I have little experience with Android, but from what I can tell, Canvas doesn't operate on it's contents at all. Do I need to repaint the entire screen each time? This involves scaling and smoothing so I'm worried it will be slow.
Should I draw into a byte[][] then use this to paint to the screen (shifting the contents of my buffer left each time) ?
If your graph is bounded, try rendering all of it once to an Image, and then blit the relevant parts from that Image to your Canvas. Try to avoid actually "moving" pixels in the buffer, as that might introduce dependencies between your reads and writes and could really kill the performance. It might actually be better to copy from 1 buffer to another and alternate which one gets blitted to the screen. Finally, if you end up having to manually work on pixels, make sure you run on the image in lines rather than columns and that you start from the beginning of the line to help with the caching.
Regarding performance, without profiling we cannot say.
It may be that line drawing is hardware accelerated on your target phone, and you should draw the graph from scratch using line-drawing primitives each frame.
On the other hand, the straightforward pixel manipulation of an image buffer would be:
Create an image that is the right size and clear it to a "background_color". This image needs to have setpixel() functionality.
Have an array of values that record the y of each x time, so for any column you know where you last plotted your graph.
Treat this "chart_image" and "chart_array" as a circular buffer. For each time step:
Y = ...;
X = time_since_start % chart_width;
chart_image.setpixel(X,chart_array[X],background_color); // clear previous line
chart_array[X] = Y;
chart_image.setpixel(X,chart_array[X],foreground_color); // draw new plot
And now you need to blit it. You need to blit the image twice:
X = time_since_start % chart_width;
// the newest data is on the left of the chart_image but gets drawn on the right side of the output
blit(out_x+X,out_y, // destination coordinates
chart_image,
0,0, // top left of part of chart_image to blit
X,chart_height); // bottom right of chart_image part
// the oldest data is on the right of the chart_image but gets drawn on the left side of the output
blit(out_x,out_y,
chart_image,
X,0,
chart_width,chart_height);
Things get more tricky if you want to use lines rather than individual pixels, but a drawline() instead of a setpixel() can make that work with this approach too.
(Apologies for not knowing the Android APIs; but the approach is generic.)
Just a thought, which you may have considered already, but I wouldn't shift the contents of the buffer - I'd just try using it like a circular buffer. Keep an index to the current column and once you've wrapped around to the left-most column again you can draw to the destination in two segments - what is on the right side of the current column and then what is to the left, including the most recently filled column. This way you'll not have to shift anything around, and each screen refresh is just two blits (bitmap copies) for the two segments. If that bit's too slow you could still always paint those into a second off-screen buffer before blitting the whole thing to the screen in one go. Surely one large blit to the screen is fairly quick, no?
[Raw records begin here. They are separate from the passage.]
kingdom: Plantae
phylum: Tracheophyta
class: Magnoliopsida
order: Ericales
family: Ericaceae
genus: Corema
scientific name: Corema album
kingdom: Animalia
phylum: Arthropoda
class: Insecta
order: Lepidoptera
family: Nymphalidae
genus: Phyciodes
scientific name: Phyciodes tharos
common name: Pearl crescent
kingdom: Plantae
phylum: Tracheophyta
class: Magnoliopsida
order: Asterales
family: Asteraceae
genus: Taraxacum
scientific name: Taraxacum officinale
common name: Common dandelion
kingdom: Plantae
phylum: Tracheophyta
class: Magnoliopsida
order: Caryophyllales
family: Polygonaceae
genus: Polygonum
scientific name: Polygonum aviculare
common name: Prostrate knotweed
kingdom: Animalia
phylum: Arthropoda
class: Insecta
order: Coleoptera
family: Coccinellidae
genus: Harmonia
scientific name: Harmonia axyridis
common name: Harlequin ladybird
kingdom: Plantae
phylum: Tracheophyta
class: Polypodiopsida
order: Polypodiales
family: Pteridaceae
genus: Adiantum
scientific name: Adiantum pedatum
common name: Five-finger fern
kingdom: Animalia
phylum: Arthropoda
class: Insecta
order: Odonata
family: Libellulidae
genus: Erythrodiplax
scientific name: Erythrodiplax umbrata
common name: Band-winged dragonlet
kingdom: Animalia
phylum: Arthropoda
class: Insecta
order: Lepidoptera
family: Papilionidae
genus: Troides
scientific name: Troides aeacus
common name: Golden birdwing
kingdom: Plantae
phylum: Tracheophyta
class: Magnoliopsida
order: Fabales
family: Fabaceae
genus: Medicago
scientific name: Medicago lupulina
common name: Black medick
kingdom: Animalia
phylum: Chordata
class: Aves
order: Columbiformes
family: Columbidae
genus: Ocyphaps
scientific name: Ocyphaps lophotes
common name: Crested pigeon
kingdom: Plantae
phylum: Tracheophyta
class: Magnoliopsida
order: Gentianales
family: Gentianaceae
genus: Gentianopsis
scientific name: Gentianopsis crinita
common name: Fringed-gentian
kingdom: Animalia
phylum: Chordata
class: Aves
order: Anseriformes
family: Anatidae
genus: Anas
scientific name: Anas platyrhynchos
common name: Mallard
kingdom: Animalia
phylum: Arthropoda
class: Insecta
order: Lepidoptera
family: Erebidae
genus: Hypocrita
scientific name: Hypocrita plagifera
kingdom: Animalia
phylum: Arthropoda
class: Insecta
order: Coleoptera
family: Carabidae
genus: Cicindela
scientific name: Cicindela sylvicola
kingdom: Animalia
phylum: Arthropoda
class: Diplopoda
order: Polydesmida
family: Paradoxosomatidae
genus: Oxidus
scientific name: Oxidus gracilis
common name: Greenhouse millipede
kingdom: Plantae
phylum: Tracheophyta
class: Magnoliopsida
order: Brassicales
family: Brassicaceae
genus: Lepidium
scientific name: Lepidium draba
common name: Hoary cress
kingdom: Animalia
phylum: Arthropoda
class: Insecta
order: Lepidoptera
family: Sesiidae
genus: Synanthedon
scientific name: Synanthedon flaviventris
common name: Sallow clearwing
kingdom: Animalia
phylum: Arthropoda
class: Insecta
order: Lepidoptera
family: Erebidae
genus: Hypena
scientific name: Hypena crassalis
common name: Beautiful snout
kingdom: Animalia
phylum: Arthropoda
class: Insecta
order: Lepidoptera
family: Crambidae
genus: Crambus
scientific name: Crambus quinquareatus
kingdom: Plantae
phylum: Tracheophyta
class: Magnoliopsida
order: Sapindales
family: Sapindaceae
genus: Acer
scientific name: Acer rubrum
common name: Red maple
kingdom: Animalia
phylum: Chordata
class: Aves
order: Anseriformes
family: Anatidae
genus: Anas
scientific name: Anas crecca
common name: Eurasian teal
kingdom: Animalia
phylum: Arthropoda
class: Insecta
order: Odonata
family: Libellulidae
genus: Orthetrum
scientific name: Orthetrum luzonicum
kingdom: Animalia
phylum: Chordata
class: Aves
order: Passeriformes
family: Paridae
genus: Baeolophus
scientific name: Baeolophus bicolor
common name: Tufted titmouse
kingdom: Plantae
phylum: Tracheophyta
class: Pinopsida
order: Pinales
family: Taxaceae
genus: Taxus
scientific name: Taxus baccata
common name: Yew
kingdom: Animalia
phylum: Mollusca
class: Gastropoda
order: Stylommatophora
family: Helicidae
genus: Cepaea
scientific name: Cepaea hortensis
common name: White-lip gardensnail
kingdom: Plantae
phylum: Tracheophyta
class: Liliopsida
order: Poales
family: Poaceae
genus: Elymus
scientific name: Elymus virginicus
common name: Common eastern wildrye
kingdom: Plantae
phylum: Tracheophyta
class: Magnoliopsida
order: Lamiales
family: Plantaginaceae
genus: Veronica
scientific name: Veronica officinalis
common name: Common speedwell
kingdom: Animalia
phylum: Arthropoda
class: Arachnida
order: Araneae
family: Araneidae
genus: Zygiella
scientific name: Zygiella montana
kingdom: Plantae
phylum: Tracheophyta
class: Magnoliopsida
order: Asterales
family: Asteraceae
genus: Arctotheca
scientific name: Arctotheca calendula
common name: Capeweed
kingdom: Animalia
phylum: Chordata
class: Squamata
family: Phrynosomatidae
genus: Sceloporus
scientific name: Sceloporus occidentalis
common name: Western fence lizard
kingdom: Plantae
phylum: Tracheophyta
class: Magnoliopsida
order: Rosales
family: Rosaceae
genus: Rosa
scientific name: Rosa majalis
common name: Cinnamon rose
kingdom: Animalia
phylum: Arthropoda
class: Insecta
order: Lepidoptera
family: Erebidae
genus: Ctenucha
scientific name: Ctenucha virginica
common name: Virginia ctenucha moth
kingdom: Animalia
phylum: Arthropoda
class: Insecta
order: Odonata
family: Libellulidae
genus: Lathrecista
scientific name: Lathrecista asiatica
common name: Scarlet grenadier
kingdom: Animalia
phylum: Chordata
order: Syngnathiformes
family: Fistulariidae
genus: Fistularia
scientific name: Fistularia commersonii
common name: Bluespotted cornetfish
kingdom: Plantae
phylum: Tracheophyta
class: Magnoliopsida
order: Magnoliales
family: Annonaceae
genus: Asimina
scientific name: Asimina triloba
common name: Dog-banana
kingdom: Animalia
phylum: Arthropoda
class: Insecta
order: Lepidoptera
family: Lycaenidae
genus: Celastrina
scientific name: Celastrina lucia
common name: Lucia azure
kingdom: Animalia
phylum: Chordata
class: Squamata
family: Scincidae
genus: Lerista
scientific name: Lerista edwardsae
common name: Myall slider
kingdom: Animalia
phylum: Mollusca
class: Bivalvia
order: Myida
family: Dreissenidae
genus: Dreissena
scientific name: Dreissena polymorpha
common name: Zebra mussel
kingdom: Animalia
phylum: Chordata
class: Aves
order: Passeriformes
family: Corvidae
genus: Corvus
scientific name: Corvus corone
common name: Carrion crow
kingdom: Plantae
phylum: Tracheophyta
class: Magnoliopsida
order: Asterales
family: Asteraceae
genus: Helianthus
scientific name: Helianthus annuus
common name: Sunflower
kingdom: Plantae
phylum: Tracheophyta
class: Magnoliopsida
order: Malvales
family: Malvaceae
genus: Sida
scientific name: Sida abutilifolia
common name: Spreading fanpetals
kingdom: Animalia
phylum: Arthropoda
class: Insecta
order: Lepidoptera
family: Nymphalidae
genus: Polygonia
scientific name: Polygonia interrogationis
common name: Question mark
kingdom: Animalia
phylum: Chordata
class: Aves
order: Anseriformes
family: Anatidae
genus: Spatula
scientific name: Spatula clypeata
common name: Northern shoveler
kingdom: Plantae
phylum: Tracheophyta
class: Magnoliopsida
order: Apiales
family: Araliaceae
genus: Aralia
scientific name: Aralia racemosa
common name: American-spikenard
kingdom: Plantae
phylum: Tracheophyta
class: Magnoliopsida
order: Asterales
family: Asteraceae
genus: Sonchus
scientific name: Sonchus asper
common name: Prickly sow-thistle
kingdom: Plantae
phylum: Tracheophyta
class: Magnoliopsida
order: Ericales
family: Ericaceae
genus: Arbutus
Since i can take as granted that you are storing the graph data in memory, redrawing it shouldn't be a problem. It's not intensive at all to redraw a set of points every frame. Shifting memory would be intensive, it's moving everything versus just painting only what you need.
Worst case scenario, since it's a function of time, only one value per column of the display, aprox 800 pixels/values in landscape that the system has to draw. It's trivial.
Have you profiled this?
EDIT: Remember, it's not that the system has to draw each point, it only draws on memory, then makes the use of it's primitives. Don't think like it iterates drawing the point, dumping to the video memory, then again.